More generally, French mathematician Edmond Laguerre defined the power of a point with respect to any algebraic curve in a similar way.

## Orthogonal circle Figure 2: The dashed circle is centered on the point P and intersects the given circle (solid black) at right angles, i.e., orthogonally, at point T. The squared radius of the orthogonal circle equals the power of P with respect to the given circle.

For a point P outside the circle, the power h =R2, the square of the radius R of a new circle centered on P that intersects the given circle at right angles, i.e., orthogonally (Figure 2). If the two circles meet at right angles at a point T, then radii drawn to T from P and from O, the center of the given circle, likewise meet at right angles (blue line segments in Figure 2). Therefore, the radius line segment of each circle is tangent to the other circle. These line segments form a right triangle with the line segment connecting O and P. Therefore, by the Pythagorean theorem,

$R^{2}=s^{2}-r^{2}=h\,$ where s is again the distance from the point P to the center O of the given circle (solid black in Figure 2).

This construction of an orthogonal circle is useful in understanding the radical axis of two circles, and the radical center of three circles. The point T can be constructed—and, thereby, the radius R and the power h found geometrically—by finding the intersection of the given circle with a semicircle (red in Figure 2) centered on the midpoint of O and P and passing through both points. It can also be shown that the point Q is the inverse of P with respect to the given circle.

## Theorems

The power of a point theorem, due to Jakob Steiner, states that for any line through A intersecting a circle c in points P and Q, the power of the point with respect to the circle c is given up to a sign by the product

$AP\cdot AQ\,$ of the lengths of the segments from A to P and A to Q, with a positive sign if A is outside the circle and a negative sign otherwise: if A is on the circle, the product is zero. In the limiting case, when the line is tangent to the circle, P = Q, and the result is immediate from the Pythagorean theorem.

In the other two cases, when A is inside the circle, or A is outside the circle, the power of a point theorem has two corollaries.

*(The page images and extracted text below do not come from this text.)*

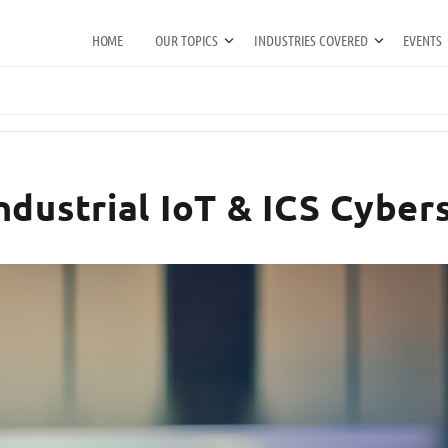
HOME
OUR TOPICS
INDUSTRIES COVERED
EVENTS
ndustrial IoT & ICS Cyber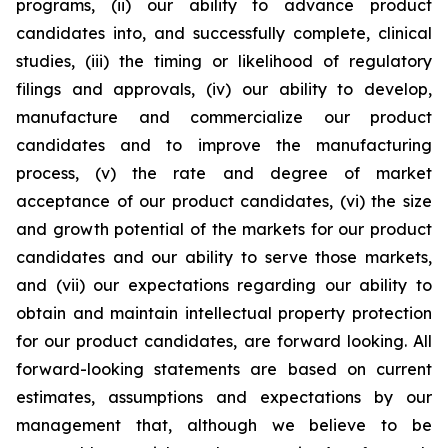
programs, (ii) our ability to advance product
candidates into, and successfully complete, clinical
studies, (iii) the timing or likelihood of regulatory
filings and approvals, (iv) our ability to develop,
manufacture and commercialize our product
candidates and to improve the manufacturing
process, (v) the rate and degree of market
acceptance of our product candidates, (vi) the size
and growth potential of the markets for our product
candidates and our ability to serve those markets,
and (vii) our expectations regarding our ability to
obtain and maintain intellectual property protection
for our product candidates, are forward looking. All
forward-looking statements are based on current
estimates, assumptions and expectations by our
management that, although we believe to be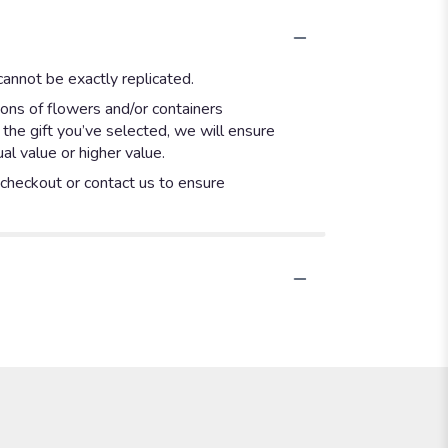
annot be exactly replicated.
ions of flowers and/or containers
 the gift you’ve selected, we will ensure
l value or higher value.
t checkout or contact us to ensure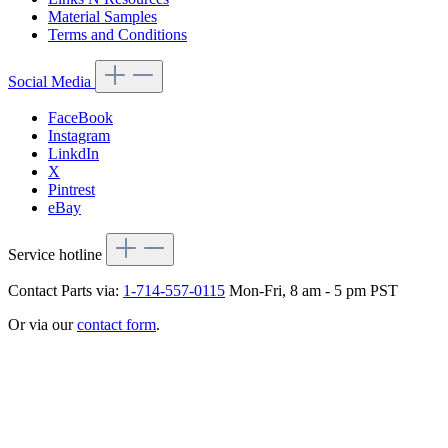
Material Samples
Terms and Conditions
Social Media
FaceBook
Instagram
LinkdIn
X
Pintrest
eBay
Service hotline
Contact Parts via:
1-714-557-0115
Mon-Fri, 8 am - 5 pm PST
Or via our
contact form
.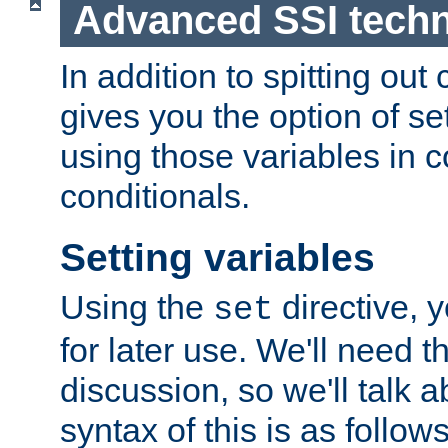
Advanced SSI tech
In addition to spitting ou
gives you the option of se
using those variables in
conditionals.
Setting variables
Using the
directive, 
set
for later use. We'll need th
discussion, so we'll talk a
syntax of this is as follows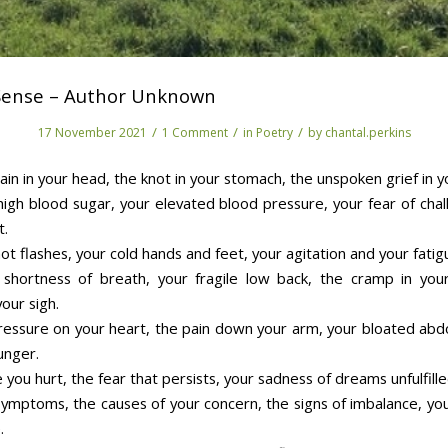
 Sense – Author Unknown
/
/
/
17 November 2021
1 Comment
in
Poetry
by
chantal.perkins
ain in your head, the knot in your stomach, the unspoken grief in y
high blood sugar, your elevated blood pressure, your fear of chal
t.
ot flashes, your cold hands and feet, your agitation and your fatig
shortness of breath, your fragile low back, the cramp in you
your sigh.
ressure on your heart, the pain down your arm, your bloated ab
unger.
you hurt, the fear that persists, your sadness of dreams unfulfille
symptoms, the causes of your concern, the signs of imbalance, you
.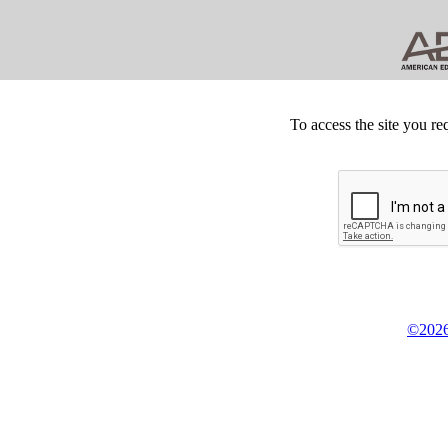
To access the site you re
©2026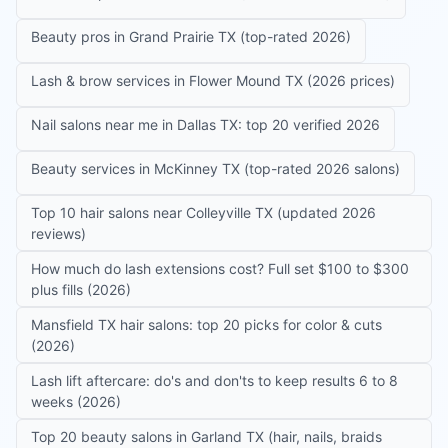
Beauty pros in Grand Prairie TX (top-rated 2026)
Lash & brow services in Flower Mound TX (2026 prices)
Nail salons near me in Dallas TX: top 20 verified 2026
Beauty services in McKinney TX (top-rated 2026 salons)
Top 10 hair salons near Colleyville TX (updated 2026
reviews)
How much do lash extensions cost? Full set $100 to $300
plus fills (2026)
Mansfield TX hair salons: top 20 picks for color & cuts
(2026)
Lash lift aftercare: do's and don'ts to keep results 6 to 8
weeks (2026)
Top 20 beauty salons in Garland TX (hair, nails, braids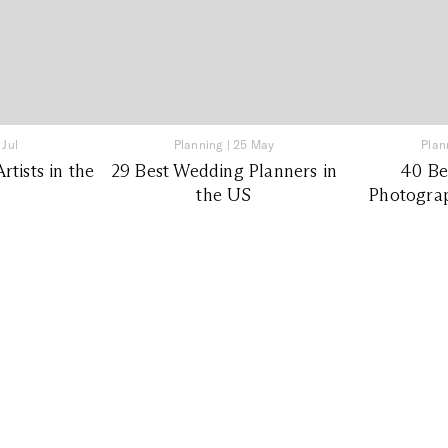
 Jul
Planning
|
25 May
Plan
tists in the
29 Best Wedding Planners in
40 Be
the US
Photograp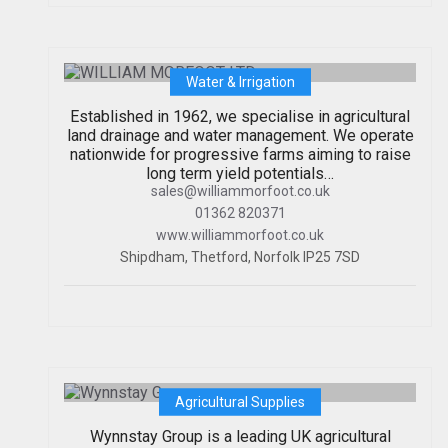
WILLIAM MORFOOT LTD
Water & Irrigation
Established in 1962, we specialise in agricultural
land drainage and water management. We operate
nationwide for progressive farms aiming to raise
long term yield potentials…
sales@williammorfoot.co.uk
01362 820371
www.williammorfoot.co.uk
Shipdham, Thetford, Norfolk IP25 7SD
Wynnstay Group
Agricultural Supplies
Wynnstay Group is a leading UK agricultural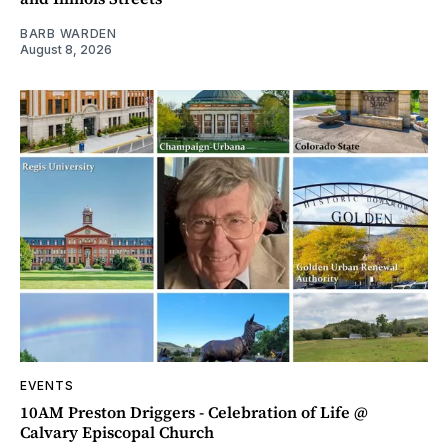
BARB WARDEN
August 8, 2026
EVENTS
10AM Preston Driggers - Celebration of Life @
Calvary Episcopal Church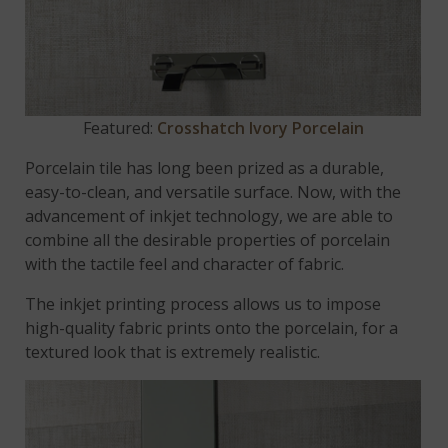
Featured:
Crosshatch Ivory Porcelain
Porcelain tile has long been prized as a durable,
easy-to-clean, and versatile surface. Now, with the
advancement of inkjet technology, we are able to
combine all the desirable properties of porcelain
with the tactile feel and character of fabric.
The inkjet printing process allows us to impose
high-quality fabric prints onto the porcelain, for a
textured look that is extremely realistic.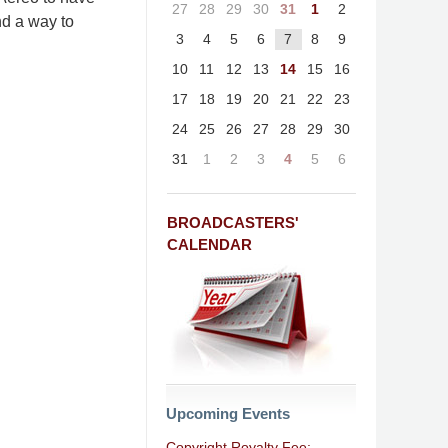
27
28
29
30
31
1
2
nd a way to
3
4
5
6
7
8
9
10
11
12
13
14
15
16
17
18
19
20
21
22
23
24
25
26
27
28
29
30
31
1
2
3
4
5
6
BROADCASTERS'
CALENDAR
Upcoming Events
Copyright Royalty Fee: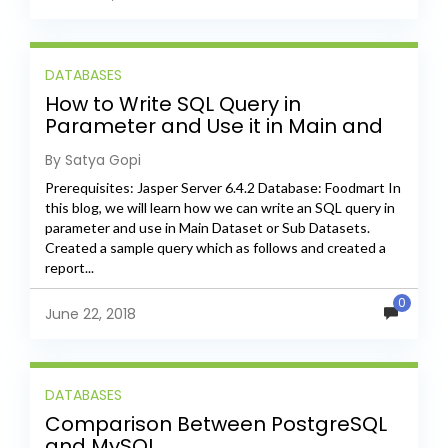
DATABASES
How to Write SQL Query in
Parameter and Use it in Main and
Sub Datasets
By Satya Gopi
Prerequisites: Jasper Server 6.4.2 Database: Foodmart In
this blog, we will learn how we can write an SQL query in
parameter and use in Main Dataset or Sub Datasets.
Created a sample query which as follows and created a
report...
0
June 22, 2018
DATABASES
Comparison Between PostgreSQL
and MySQL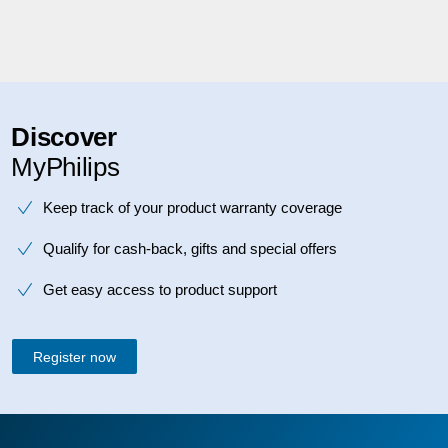
Discover
MyPhilips
Keep track of your product warranty coverage
Qualify for cash-back, gifts and special offers
Get easy access to product support
Register now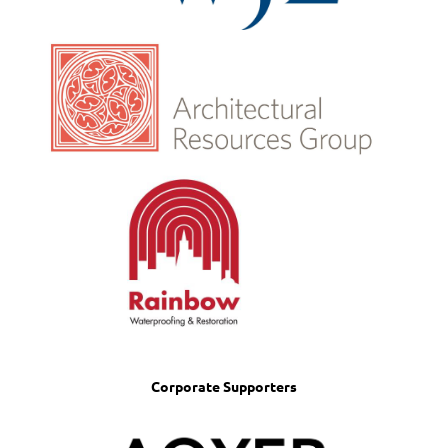
Corporate Supporters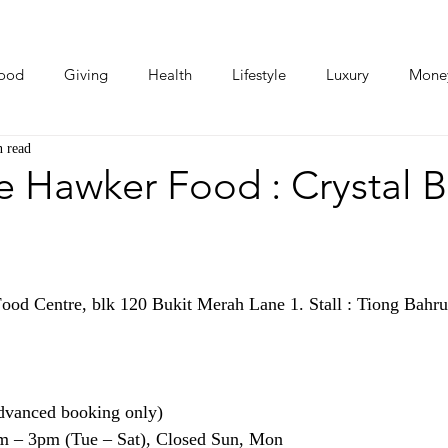
ood
Giving
Health
Lifestyle
Luxury
Mone
n read
Photos
Video
Human Stories
Love Stories
e Hawker Food : Crystal 
ood Centre, blk 120 Bukit Merah Lane 1. Stall : Tiong Bahru
dvanced booking only)
m – 3pm (Tue – Sat), Closed Sun, Mon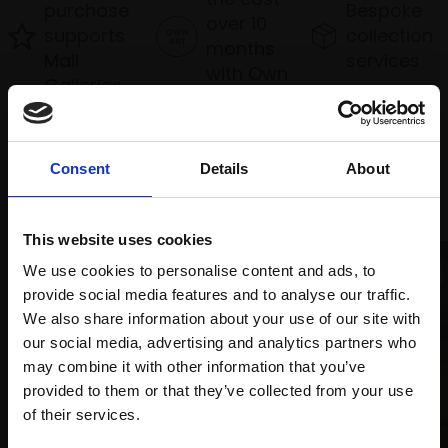
purchase
Bespoke
over 10
supports
collection
months
Mall
services
with Own
Galleries
Art
Consent
Details
About
Recommended for you
This website uses cookies
We use cookies to personalise content and ads, to
provide social media features and to analyse our traffic.
We also share information about your use of our site with
our social media, advertising and analytics partners who
may combine it with other information that you’ve
provided to them or that they’ve collected from your use
Join Our Mailing List
of their services.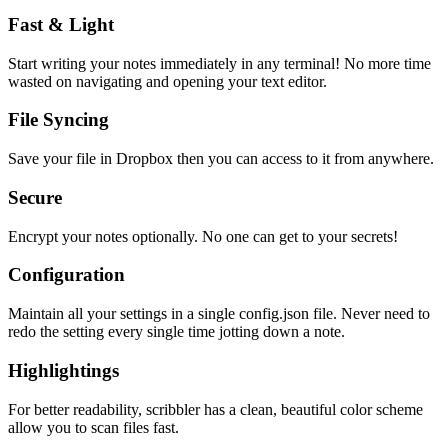
Fast & Light
Start writing your notes immediately in any terminal! No more time
wasted on navigating and opening your text editor.
File Syncing
Save your file in Dropbox then you can access to it from anywhere.
Secure
Encrypt your notes optionally. No one can get to your secrets!
Configuration
Maintain all your settings in a single
config.json
file. Never need to
redo the setting every single time jotting down a note.
Highlightings
For better readability, scribbler has a clean, beautiful color scheme
allow you to scan files fast.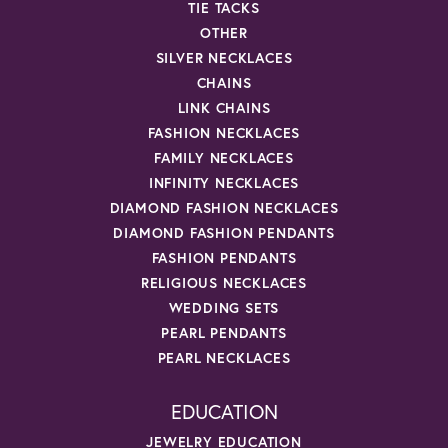
TIE TACKS
OTHER
SILVER NECKLACES
CHAINS
LINK CHAINS
FASHION NECKLACES
FAMILY NECKLACES
INFINITY NECKLACES
DIAMOND FASHION NECKLACES
DIAMOND FASHION PENDANTS
FASHION PENDANTS
RELIGIOUS NECKLACES
WEDDING SETS
PEARL PENDANTS
PEARL NECKLACES
EDUCATION
JEWELRY EDUCATION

• The chord theorem, theorem of intersecting chords, or chord-chord power theorem states that if A is a point inside a circle and PQ and RS are chords of the circle intersecting at A, then
$AP\cdot AQ=AR\cdot AS\,$ The common value of these products is the negative of the power of the point A with respect to the circle.
• The intersecting secants theorem (or secant-secant power theorem) states that if PQ and RS are chords of a circle which intersect at a point A outside the circle, then
$AP\cdot AQ=AR\cdot AS\,$ In this case the common value is the same as the power of A with respect to the circle.
• The tangent-secant theorem is a special case of the theorem of intersecting secants, where points Q and P coincide, i.e.
$AP\cdot AQ=AR\cdot AS\,$ $AP\cdot AP=AR\cdot AS\,$ $AP^{2}=AR\cdot AS\,$ This has utility in such applications as determining the distance to a point P on the horizon, by selecting points R and S to form a diameter chord, so that RS is the diameter of the planet, AR is the height above the planet, and AP is the distance to the horizon.

## Darboux product

The power of a point is a special case of the Darboux product between two circles, which is given by

$\left|A_{1}A_{2}\right|^{2}-r_{1}^{2}-r_{2}^{2}\,$ where A1 and A2 are the centers of the two circles and r1 and r2 are their radii. The power of a point arises in the special case that one of the radii is zero.

If the two circles are orthogonal, the Darboux product vanishes.

If the two circles intersect, then their Darboux product is

$2r_{1}r_{2}\cos \varphi \,$ where φ is the angle of intersection.

## Laguerre's theorem

Laguerre defined the power of a point P with respect to an algebraic curve of degree n to be the product of the distances from the point to the intersections of a circle through the point with the curve, divided by the nth power of the diameter d. Laguerre showed that this number is independent of the diameter (Laguerre 1905). In the case when the algebraic curve is a circle this is not quite the same as the power of a point with respect to a circle defined in the rest of this article, but differs from it by a factor of d2.